(Quoted passage)

Autumn Statement 2016: Key points

The Chancellor reported that the IMF predicts the British economy will be the fastest growing major economy in the world this year, and announced a raft of investment plans for infrastructure, with particular emphasis on information technology, research and development.

The details released today are shown below, but it was not a list of measures designed to help the freelancer or project based worker. In particular:

  • The planned IR35 changes in the public sector are still scheduled to go ahead, despite the lack (so far) of a working status assessment tool, or a mechanism of payment. Read our other posts for more detail on this.
  • The long standing 5% expenses allowance an IR35 company is allowed to use is being withdrawn for public sector workers, with very weak justification. The allowance was intended to reflect the costs, often not monetary, of running your own business, which have not gone away.
  • The VAT Flat Rate Scheme, used perfectly properly by a huge number of small businesses for many years is to be amended from April 2017, reducing the financial benefits of the scheme to almost nothing for some workers. The administrative benefits will remain.
  • There was a tone running through the statement of dissatisfaction with compliance in the freelancer community. While we accept that there are non-compliant operators in the sector, we feel there has been an oversimplification of the issues, and a lack of acknowledgement of the efforts by, and clients of, compliant advisors such as ourselves.  We find this tone disappointing.

If you have a company and are contracting to the public sector, do contact us to discuss your options.  We’d be very happy to take care of your affairs through our umbrella company if you have to consider this option.

Detailed measures:


  • Income tax threshold to be raised to £11,500 in April, from £11,000 now
  • Higher rate income tax threshold to rise to £50,000 by the end of the Parliament
  • Corporation tax will be reduced to 17%
  • Tax savings on salary sacrifice and benefits in kind, such as gym membership and mobile phone deals, to be stopped, with exceptions for ultra-low emission cars, pensions, childcare and cycling
  • National Living Wage to rise from £7.20 an hour to £7.50 from April next year
  • Employee and employer National Insurance thresholds to be equalised at £157 per week from April 2017
  • Insurance premium tax to rise from 10% to 12% next June
  • New savings bond launched with an interest rate of 2.2%
  • £2bn will be raised from abolishing tax advantages and targeting tax avoidance


  • Universal Credit taper rate to be cut from 65% to 63% from April at a cost of £700m
  • No plans for further welfare savings in this Parliament


  • Ban on upfront fees to tenants charged by letting agents in England “as soon as possible”

(End Quoted passage)
(Information supplied)

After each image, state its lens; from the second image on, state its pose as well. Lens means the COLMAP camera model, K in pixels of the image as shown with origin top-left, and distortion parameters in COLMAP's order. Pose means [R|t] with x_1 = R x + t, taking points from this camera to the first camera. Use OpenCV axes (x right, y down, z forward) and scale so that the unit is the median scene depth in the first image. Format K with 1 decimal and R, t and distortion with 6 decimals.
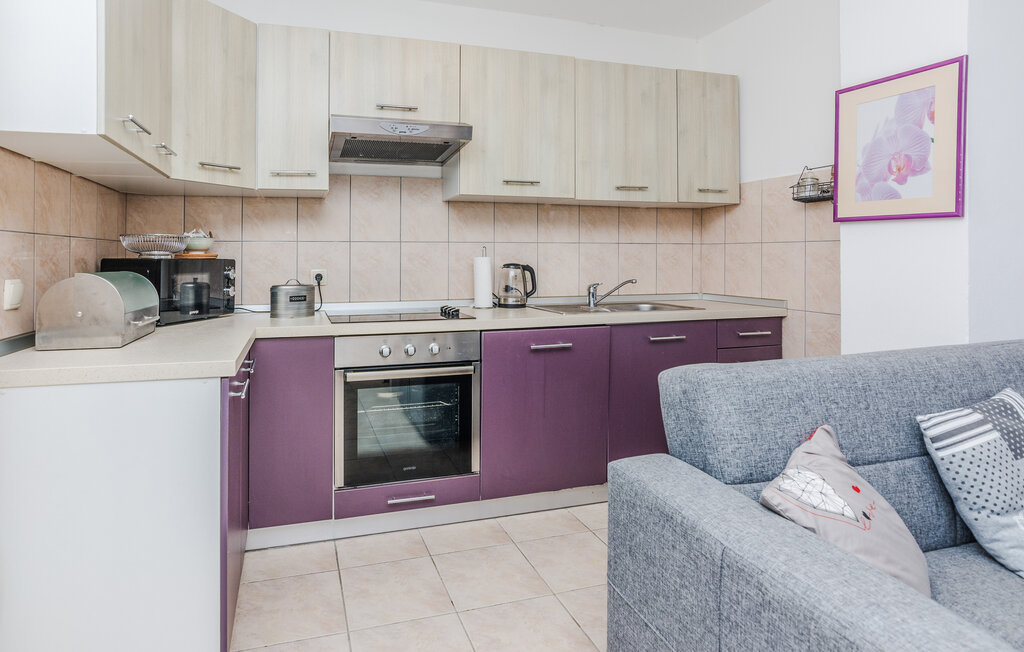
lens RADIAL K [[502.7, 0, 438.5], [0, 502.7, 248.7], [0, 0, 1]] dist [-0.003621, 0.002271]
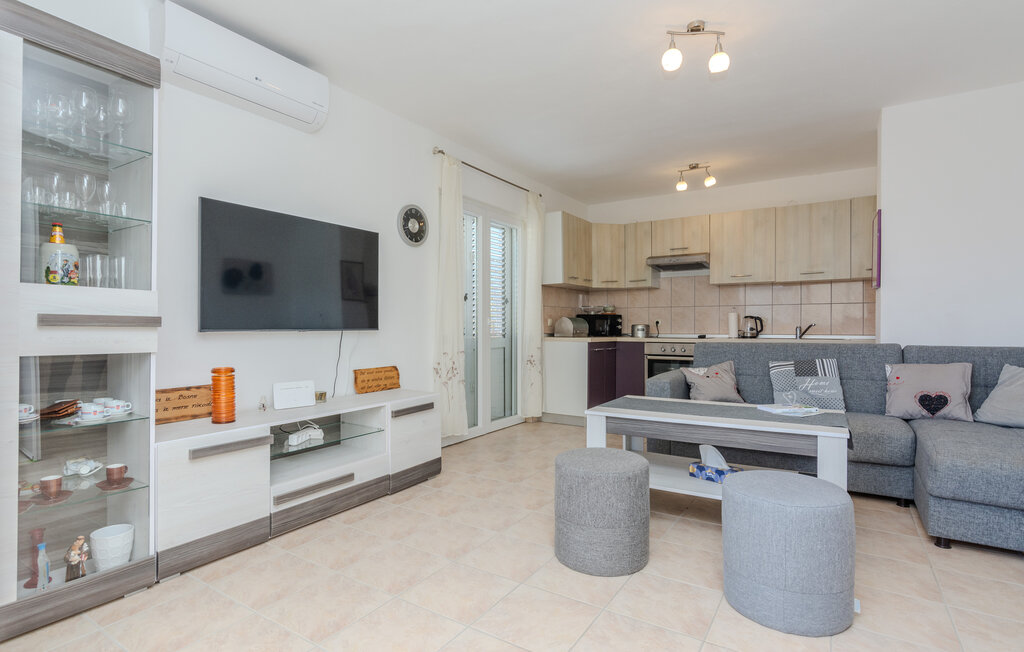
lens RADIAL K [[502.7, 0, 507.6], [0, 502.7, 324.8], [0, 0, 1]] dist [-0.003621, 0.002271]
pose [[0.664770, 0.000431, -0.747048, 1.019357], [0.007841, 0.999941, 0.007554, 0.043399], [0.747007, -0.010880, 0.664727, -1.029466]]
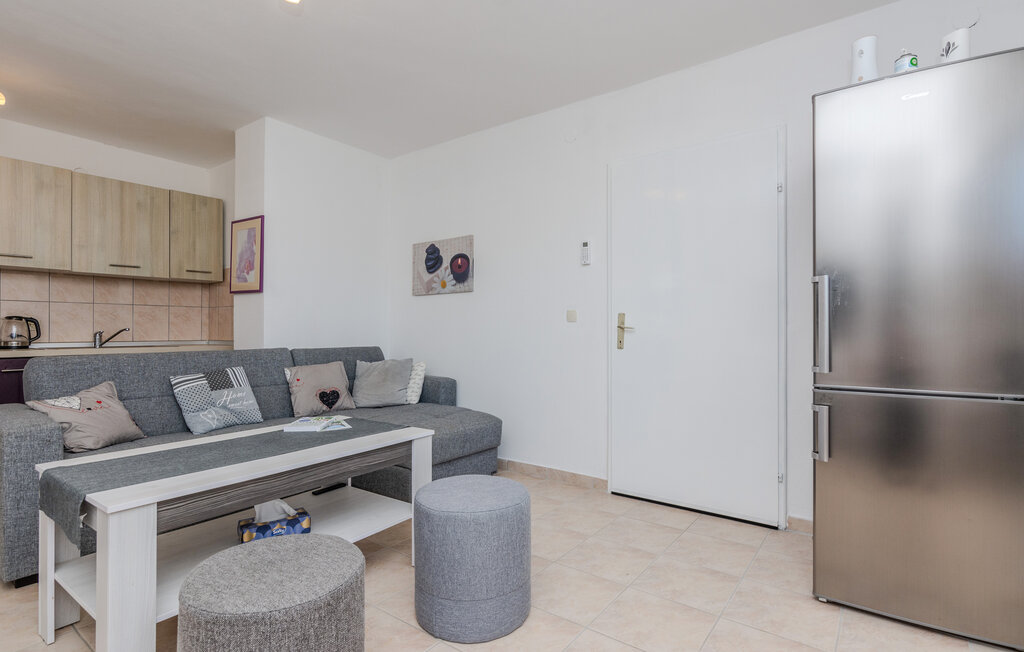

(End Information supplied)

Tasks to complete →
1. According to the Autumn Statement summary, what hourly rate will the National Living Wage rise to from April next year?
2. Transcribe the Autumn Statement summary between "The Chancellor reported" and "research and development.", inclusive.
You won't need the lines for anything here.

Expected results →
1. £7.50 an hour, up from £7.20.

2.
The Chancellor reported that the IMF predicts the British economy will be the fastest growing major economy in the world this year, and announced a raft of investment plans for infrastructure, with particular emphasis on information technology, research and development.